═════ Source records ═════

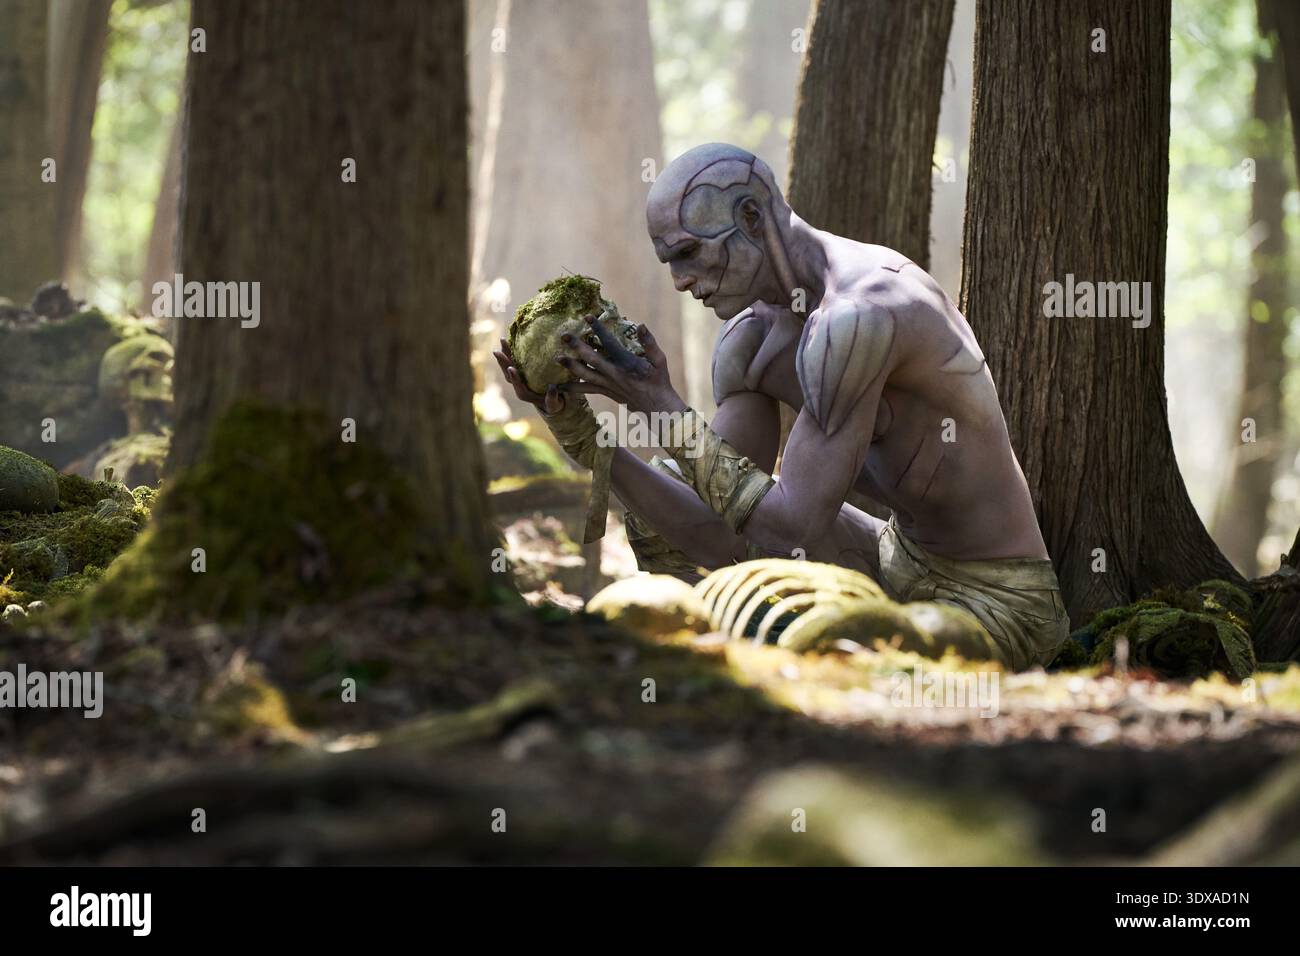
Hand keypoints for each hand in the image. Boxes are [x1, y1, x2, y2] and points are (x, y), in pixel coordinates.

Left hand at [492, 339, 569, 415]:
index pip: (518, 386)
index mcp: (525, 394)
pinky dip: (510, 351)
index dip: (515, 378)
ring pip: (508, 366)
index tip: (512, 368)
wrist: (550, 401)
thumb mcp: (555, 404)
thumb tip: (552, 388)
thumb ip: (553, 399)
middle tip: (497, 352)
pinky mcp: (520, 371)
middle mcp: (519, 386)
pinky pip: (513, 361)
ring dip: (505, 354)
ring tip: (503, 340)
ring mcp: (518, 378)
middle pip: (509, 375)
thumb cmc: (554, 403)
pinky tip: (510, 340)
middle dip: (503, 363)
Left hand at [558, 316, 685, 416]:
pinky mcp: (605, 392)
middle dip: (577, 346)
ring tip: (556, 359)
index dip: (598, 329)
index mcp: (627, 364)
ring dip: (570, 366)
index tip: (587, 316)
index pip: (609, 343)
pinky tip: (557, 386)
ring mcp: (608, 385)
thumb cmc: (659, 381)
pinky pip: (586, 390)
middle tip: (563, 336)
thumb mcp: (660, 360)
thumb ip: (649, 342)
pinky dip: (571, 388)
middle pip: (591, 358)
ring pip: (585, 375)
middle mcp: (614, 374)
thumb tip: (640, 325)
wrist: (657, 408)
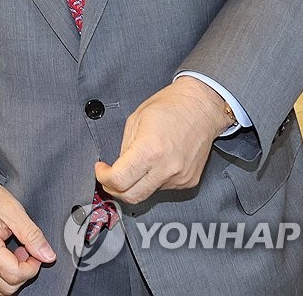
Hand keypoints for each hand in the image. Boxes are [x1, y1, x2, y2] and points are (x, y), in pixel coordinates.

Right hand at [0, 183, 54, 294]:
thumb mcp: (14, 211)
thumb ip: (32, 235)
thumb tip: (47, 255)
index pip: (14, 275)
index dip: (31, 268)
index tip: (35, 254)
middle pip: (6, 288)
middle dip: (23, 274)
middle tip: (26, 253)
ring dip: (11, 277)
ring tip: (14, 254)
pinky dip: (0, 277)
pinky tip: (4, 259)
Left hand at [95, 76, 233, 203]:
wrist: (201, 107)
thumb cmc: (170, 106)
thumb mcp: (135, 120)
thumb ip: (124, 148)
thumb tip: (117, 167)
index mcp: (150, 150)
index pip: (119, 180)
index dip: (104, 178)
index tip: (101, 170)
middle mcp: (166, 168)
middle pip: (132, 196)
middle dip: (115, 189)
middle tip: (110, 177)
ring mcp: (179, 178)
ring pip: (148, 192)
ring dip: (137, 182)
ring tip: (140, 161)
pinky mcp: (189, 181)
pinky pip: (164, 187)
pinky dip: (154, 178)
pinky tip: (158, 161)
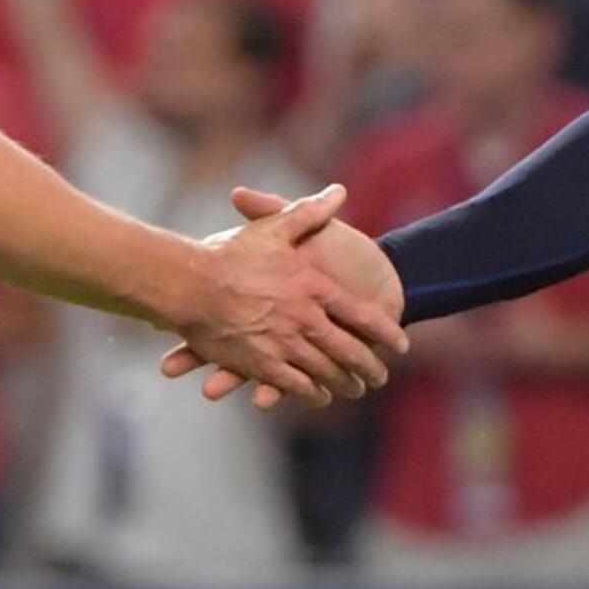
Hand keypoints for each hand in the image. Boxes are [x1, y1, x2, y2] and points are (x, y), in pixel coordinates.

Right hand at [160, 184, 407, 409]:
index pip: (362, 316)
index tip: (400, 345)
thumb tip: (340, 191)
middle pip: (349, 352)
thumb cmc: (231, 253)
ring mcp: (284, 345)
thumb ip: (310, 211)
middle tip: (380, 377)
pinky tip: (319, 397)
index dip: (385, 332)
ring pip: (326, 373)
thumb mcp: (276, 227)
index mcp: (313, 287)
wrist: (189, 283)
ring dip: (343, 384)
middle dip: (368, 367)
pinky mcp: (262, 365)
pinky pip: (295, 385)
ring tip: (355, 390)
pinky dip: (310, 393)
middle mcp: (305, 320)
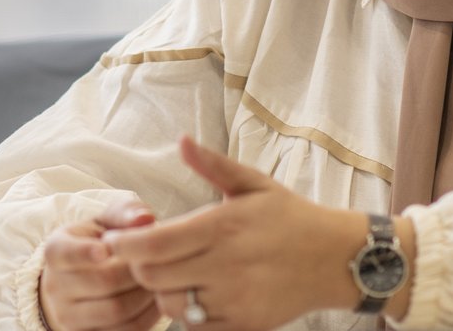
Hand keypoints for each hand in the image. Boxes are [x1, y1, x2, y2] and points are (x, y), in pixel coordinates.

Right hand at [38, 199, 162, 330]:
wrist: (80, 280)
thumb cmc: (99, 243)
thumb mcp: (106, 221)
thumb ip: (126, 212)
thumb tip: (145, 219)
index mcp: (56, 250)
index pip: (65, 253)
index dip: (85, 252)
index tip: (105, 249)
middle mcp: (55, 286)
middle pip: (102, 281)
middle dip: (136, 271)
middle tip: (157, 262)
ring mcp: (68, 316)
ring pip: (115, 310)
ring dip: (145, 295)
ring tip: (159, 280)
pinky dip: (147, 317)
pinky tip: (156, 300)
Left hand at [101, 137, 372, 330]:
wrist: (338, 259)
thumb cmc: (290, 217)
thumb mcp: (253, 183)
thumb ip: (212, 164)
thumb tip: (180, 140)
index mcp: (223, 227)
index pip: (155, 243)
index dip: (125, 245)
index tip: (114, 240)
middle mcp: (226, 265)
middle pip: (153, 276)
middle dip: (139, 266)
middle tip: (142, 256)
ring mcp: (236, 299)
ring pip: (170, 304)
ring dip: (161, 290)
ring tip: (171, 274)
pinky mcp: (245, 324)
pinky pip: (195, 326)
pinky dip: (186, 312)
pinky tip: (194, 292)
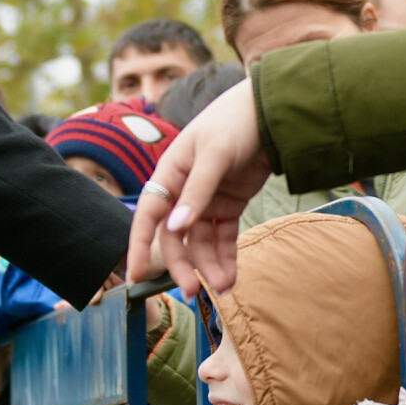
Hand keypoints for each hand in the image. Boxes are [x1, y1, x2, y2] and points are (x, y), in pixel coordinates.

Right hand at [126, 79, 270, 296]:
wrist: (269, 113)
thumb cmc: (233, 123)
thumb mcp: (214, 154)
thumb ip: (197, 192)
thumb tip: (176, 228)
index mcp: (170, 174)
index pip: (148, 216)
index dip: (139, 246)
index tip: (135, 276)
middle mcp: (184, 191)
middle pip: (176, 236)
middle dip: (183, 264)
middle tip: (191, 291)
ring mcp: (207, 200)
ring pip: (201, 242)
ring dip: (209, 266)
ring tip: (223, 287)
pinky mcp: (229, 205)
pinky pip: (223, 237)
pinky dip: (226, 257)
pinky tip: (231, 277)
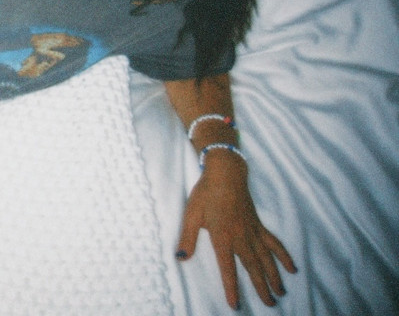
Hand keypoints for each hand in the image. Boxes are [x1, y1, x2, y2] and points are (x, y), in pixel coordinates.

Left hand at [176, 151, 296, 309]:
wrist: (226, 171)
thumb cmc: (206, 191)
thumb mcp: (191, 213)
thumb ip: (187, 237)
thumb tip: (180, 258)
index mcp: (222, 235)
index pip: (228, 268)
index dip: (232, 287)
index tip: (235, 305)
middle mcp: (240, 236)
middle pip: (253, 267)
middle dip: (261, 288)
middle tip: (269, 306)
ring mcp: (252, 230)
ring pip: (266, 257)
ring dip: (274, 276)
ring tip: (281, 293)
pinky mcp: (258, 224)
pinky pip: (273, 242)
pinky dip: (283, 255)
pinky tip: (292, 267)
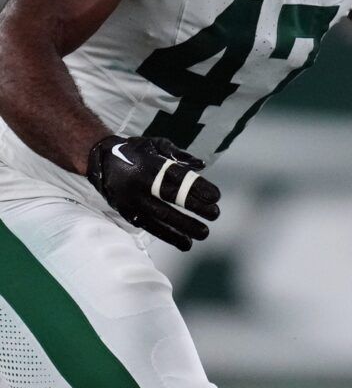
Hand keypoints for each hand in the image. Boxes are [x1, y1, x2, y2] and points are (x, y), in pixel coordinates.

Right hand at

═════

> [Problem details]:
Which lines above hold the word "Left"? Copy each of them.

> [Solved exercise]:
Left hand at [492, 339, 569, 415]:
Left hand at [558, 316, 685, 416]:
Left hand at [95, 76, 233, 203]:
Left hand at [101, 137, 372, 330]:
Left hand at [176, 151, 296, 309]:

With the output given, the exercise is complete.